▶ [Given records]:
#####

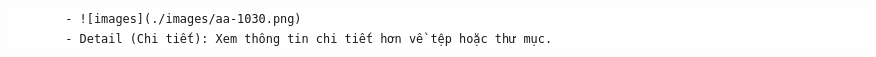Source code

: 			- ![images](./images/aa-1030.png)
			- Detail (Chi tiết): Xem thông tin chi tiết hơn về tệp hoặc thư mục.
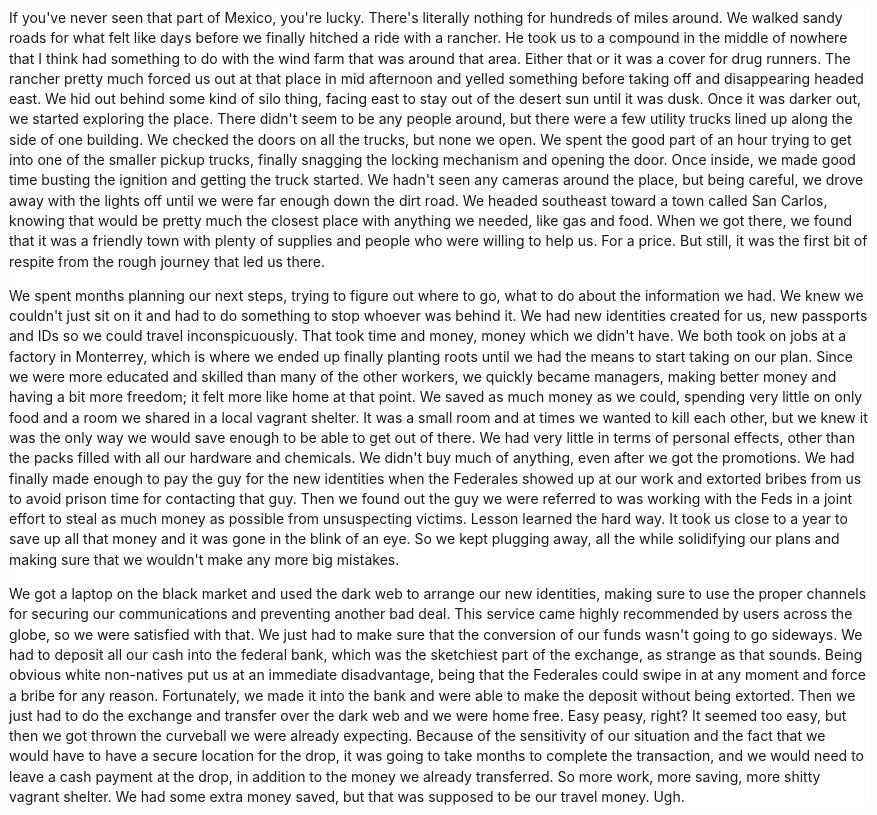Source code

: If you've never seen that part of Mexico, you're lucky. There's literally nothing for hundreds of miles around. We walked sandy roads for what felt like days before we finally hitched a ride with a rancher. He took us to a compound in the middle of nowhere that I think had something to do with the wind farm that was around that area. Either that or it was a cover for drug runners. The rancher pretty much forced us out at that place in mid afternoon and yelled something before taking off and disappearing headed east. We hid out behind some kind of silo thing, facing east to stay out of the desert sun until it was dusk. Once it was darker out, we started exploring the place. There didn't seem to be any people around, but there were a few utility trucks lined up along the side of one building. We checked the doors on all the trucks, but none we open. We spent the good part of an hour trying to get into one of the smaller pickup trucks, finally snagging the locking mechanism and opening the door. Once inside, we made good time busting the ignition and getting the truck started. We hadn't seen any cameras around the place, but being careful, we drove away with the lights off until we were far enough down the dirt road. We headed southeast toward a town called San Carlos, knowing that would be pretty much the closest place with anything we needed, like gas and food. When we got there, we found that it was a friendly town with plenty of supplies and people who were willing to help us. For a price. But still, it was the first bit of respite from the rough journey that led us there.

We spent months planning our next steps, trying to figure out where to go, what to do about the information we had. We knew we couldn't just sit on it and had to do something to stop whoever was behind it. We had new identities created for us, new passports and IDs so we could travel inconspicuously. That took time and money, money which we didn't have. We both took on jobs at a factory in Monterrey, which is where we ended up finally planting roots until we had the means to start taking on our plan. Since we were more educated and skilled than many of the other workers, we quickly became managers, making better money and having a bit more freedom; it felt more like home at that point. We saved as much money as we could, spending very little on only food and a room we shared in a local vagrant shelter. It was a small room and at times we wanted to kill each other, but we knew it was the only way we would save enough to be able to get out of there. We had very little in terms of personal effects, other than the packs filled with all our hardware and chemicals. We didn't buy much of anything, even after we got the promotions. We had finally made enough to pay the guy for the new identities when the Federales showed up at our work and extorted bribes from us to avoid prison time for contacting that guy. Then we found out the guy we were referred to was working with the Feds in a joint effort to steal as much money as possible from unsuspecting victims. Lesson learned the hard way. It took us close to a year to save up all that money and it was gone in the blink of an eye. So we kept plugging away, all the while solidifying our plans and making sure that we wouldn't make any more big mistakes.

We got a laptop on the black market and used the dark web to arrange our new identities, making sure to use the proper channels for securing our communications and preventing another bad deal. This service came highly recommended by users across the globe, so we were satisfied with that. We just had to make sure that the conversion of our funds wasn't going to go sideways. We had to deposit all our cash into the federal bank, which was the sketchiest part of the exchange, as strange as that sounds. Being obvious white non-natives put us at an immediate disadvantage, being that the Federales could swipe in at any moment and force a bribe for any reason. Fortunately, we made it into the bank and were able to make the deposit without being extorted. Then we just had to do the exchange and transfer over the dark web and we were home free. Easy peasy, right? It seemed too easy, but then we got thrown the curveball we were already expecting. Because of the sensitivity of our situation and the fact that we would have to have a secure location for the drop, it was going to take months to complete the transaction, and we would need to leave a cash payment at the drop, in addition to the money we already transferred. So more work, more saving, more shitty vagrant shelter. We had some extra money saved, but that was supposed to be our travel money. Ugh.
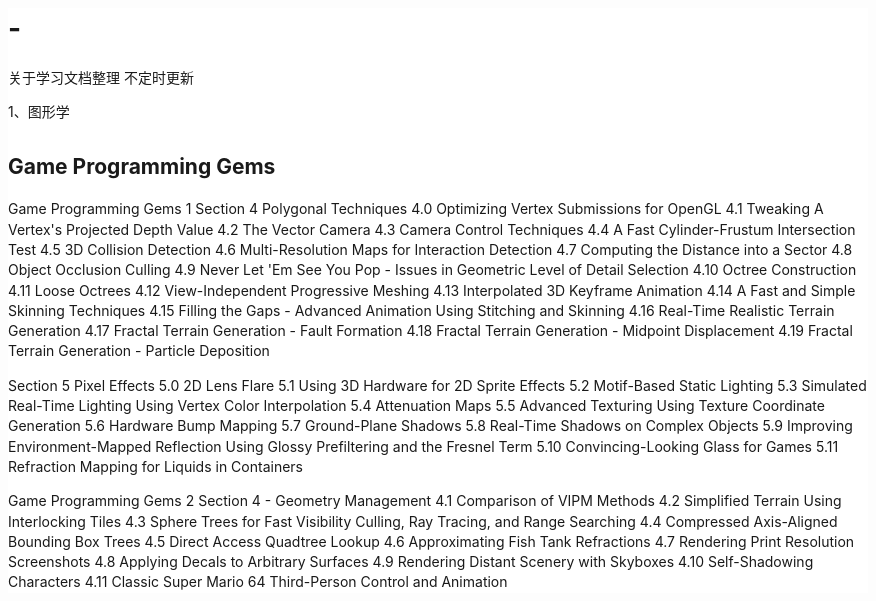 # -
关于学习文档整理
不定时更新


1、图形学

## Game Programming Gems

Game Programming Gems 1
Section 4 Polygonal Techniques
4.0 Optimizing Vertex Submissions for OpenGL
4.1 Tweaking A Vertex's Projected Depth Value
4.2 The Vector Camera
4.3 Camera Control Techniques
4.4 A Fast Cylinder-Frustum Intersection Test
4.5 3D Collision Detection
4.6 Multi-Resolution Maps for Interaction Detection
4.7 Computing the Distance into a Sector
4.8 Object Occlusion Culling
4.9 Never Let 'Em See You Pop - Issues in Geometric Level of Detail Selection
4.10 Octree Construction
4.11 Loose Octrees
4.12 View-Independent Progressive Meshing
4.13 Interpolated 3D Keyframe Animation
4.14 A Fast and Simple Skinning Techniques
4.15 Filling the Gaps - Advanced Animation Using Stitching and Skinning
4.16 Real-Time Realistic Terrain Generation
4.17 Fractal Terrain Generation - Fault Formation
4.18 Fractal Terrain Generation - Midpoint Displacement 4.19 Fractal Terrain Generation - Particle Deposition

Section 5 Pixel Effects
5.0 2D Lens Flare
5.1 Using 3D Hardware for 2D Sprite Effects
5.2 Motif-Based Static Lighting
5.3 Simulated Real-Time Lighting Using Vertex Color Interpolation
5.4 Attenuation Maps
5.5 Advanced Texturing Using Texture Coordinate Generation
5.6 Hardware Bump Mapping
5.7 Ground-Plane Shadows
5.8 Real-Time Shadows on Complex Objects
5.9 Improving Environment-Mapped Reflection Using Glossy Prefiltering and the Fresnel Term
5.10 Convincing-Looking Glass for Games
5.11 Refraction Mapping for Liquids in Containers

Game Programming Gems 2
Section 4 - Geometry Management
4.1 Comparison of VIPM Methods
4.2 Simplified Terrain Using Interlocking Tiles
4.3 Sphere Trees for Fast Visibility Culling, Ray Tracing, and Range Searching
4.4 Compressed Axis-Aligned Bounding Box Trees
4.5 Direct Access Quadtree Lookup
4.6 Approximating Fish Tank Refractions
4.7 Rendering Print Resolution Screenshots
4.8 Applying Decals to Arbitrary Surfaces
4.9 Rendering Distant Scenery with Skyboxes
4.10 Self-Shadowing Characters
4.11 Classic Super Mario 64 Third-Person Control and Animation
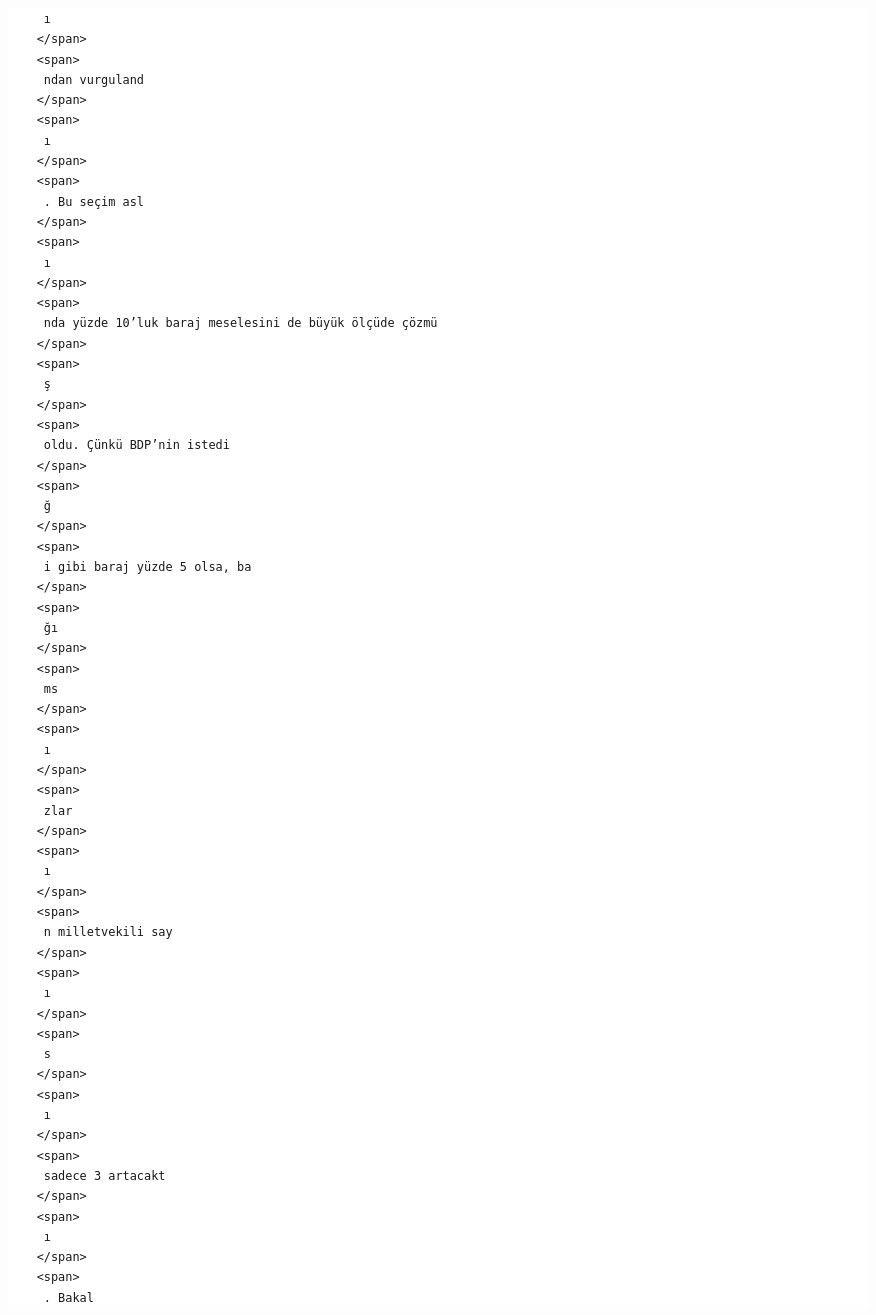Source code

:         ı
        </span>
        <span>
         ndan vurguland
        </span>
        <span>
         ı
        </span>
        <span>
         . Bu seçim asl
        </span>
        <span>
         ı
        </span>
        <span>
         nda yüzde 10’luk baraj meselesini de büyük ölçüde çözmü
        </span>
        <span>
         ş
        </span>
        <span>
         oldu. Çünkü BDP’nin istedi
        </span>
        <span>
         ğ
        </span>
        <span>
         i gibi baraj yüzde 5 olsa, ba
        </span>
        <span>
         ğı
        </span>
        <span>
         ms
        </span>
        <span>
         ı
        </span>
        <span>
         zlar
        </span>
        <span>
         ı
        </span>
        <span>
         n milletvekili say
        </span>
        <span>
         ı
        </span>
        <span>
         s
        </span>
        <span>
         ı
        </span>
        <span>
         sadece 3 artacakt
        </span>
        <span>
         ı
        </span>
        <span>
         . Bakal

#####

Check each line above for the word "Terrain" and copy the ones that have it.

▶ [Final answer]:
4.16 Real-Time Realistic Terrain Generation
4.17 Fractal Terrain Generation - Fault Formation
4.18 Fractal Terrain Generation - Midpoint Displacement 4.19 Fractal Terrain Generation - Particle Deposition
4.2 Simplified Terrain Using Interlocking Tiles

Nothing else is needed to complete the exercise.